The World Bank offered some respite to non-Opec oil exporters on Wednesday by upping its oil price forecast for 2016.
The bank increased its projection to US$43 from US$41 due to supply disruption and buoyant demand in the second quarter.
Oil prices jumped 37% in the second quarter of 2016 due to factors including wildfires in Canada and sabotage of oil infrastructure in Nigeria.
The bank said the forecast nevertheless took account of lower demand in the last few weeks and recovering supplies.
The bank’s senior economist, John Baffes, said: “We expect slightly higher oil prices for the second half of 2016 as oil market oversupply diminishes.”

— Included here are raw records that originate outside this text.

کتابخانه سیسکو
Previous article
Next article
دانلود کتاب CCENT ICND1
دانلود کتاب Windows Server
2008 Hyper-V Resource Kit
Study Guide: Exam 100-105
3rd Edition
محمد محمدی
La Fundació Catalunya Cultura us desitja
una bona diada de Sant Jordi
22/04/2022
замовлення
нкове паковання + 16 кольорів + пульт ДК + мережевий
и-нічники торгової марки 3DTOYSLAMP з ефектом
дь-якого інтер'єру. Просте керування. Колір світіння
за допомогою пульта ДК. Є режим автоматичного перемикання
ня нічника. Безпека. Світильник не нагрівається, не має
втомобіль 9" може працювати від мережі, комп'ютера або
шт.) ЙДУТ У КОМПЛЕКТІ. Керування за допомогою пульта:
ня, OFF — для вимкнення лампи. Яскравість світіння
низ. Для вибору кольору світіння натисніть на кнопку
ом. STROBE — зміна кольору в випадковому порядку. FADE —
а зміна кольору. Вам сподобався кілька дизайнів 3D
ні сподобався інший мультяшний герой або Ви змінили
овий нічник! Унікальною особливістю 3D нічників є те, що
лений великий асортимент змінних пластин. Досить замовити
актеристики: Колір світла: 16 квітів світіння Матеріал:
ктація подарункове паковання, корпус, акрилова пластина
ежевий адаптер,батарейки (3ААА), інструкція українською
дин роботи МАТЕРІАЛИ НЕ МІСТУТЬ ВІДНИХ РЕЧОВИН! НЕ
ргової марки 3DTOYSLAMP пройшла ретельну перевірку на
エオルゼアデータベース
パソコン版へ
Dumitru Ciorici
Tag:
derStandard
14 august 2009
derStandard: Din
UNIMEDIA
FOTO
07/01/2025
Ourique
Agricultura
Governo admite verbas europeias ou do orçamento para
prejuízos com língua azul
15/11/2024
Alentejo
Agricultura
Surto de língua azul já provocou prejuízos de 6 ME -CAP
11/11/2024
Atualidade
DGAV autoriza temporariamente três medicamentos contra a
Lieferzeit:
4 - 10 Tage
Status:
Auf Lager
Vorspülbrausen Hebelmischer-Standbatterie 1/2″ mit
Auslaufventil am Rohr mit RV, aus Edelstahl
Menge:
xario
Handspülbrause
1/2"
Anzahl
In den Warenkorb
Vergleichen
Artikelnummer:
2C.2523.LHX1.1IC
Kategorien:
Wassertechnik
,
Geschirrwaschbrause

Despite the recovery of oil and many other commodity prices in the second quarter, most commodity indexes tracked by the World Bank are expected to decline this year, according to its Commodity Markets Outlook.
It attributes the trend to persistently elevated supplies, and in the case of industrial commodities – including energy, metals, and agricultural raw materials -- weak growth prospects in emerging market and developing economies.
But the bank said it expected most of the declines to be smaller than expected in the April outlook.
Energy prices, which include oil, natural gas and coal, are due to fall 16.4% in 2016, a more gradual decline than the 19.3% drop anticipated in April.
The price of a barrel of Brent crude fell 0.20% to US$44.78 on Wednesday while a barrel of US light crude gained 0.35% to US$43.07.
Sun Global Investments blamed the fall in the price of Brent to oversupply concerns and waning demand from key international markets.
Sun's chief executive Mihir Kapadia said: “In spite of these worries, the World Bank has raised its previous prediction for the year of US$41 p/b for crude up to US$43, in light of forecasts of slower oil production among OPEC members and falling supplies in other nations.
“While that’s a welcome prognosis, it provides only sparse relief to critical exporters and emerging economies such as Russia, Nigeria, Iran and Mexico.
“It seems likely that the global oil engine will stop stalling over the coming months, but it will take more time still for the market to pick up speed.”
Meanwhile, Bank of America Merrill Lynch (BofAML) said a collapse in global industry spending had sparked an acceleration in non-OPEC oil field decline rates to 5%, higher than 2009’s levels.
Some OPEC players like Venezuela, Angola, or Algeria have also been affected, so Saudi, Iran, Iraq would have to fill the gap, the bank said.
But BofAML analysts said: “Saudi has not yet hiked drilling activity to make up losses elsewhere, so we retain our US$61/bbl Brent view for 2017.”